§ EXERCISE INSTRUCTIONS
Every line below that has the string "scelta" needs to be copied.

§ EXTRACTED ENTRIES
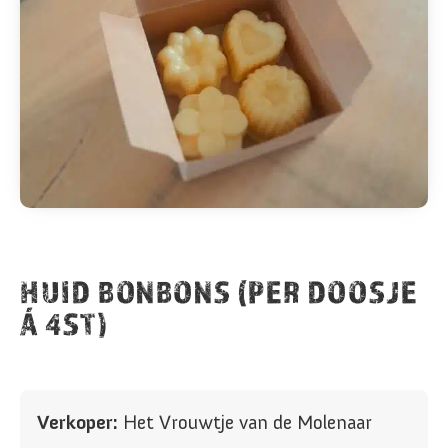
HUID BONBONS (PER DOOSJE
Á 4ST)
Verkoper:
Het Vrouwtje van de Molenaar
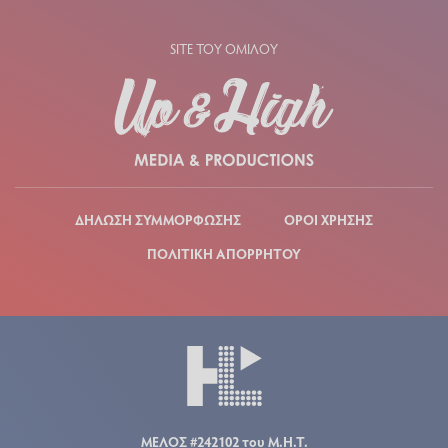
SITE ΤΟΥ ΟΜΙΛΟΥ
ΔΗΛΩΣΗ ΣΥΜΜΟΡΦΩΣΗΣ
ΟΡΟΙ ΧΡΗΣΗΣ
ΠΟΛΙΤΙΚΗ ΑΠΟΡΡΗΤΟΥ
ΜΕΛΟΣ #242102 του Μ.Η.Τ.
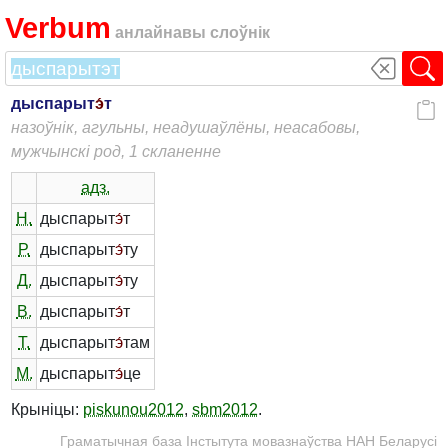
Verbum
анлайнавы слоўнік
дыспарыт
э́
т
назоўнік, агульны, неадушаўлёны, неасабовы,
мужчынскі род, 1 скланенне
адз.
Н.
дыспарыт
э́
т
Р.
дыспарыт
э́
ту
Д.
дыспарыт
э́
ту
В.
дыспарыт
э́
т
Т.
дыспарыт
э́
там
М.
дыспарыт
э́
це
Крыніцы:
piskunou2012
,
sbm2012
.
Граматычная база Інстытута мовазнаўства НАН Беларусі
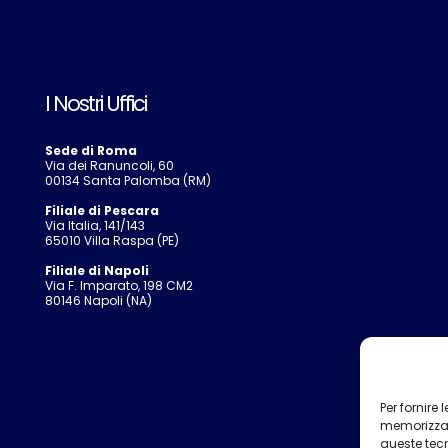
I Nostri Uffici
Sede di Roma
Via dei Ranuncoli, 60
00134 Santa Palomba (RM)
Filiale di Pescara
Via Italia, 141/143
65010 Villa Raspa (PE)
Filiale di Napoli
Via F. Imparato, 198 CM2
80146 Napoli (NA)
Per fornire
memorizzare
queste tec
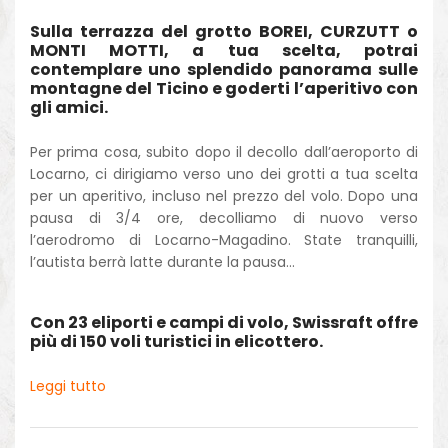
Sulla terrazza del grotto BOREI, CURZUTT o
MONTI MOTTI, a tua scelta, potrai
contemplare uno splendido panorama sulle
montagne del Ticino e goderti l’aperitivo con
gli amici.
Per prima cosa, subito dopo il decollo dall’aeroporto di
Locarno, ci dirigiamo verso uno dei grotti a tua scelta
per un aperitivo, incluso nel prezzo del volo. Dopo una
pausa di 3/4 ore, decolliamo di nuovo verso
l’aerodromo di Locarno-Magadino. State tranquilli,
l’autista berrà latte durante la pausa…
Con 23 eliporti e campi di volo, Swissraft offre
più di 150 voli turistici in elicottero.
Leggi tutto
---
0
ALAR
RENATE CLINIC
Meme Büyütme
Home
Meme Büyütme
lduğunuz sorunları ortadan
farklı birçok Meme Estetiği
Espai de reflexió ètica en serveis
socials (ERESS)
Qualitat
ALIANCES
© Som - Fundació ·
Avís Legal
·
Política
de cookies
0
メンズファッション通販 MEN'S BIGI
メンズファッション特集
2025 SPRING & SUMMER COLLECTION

§ COMPLETED EXERCISE
MONTI MOTTI, a tua scelta, potrai
Locarno, ci dirigiamo verso uno dei grotti a tua scelta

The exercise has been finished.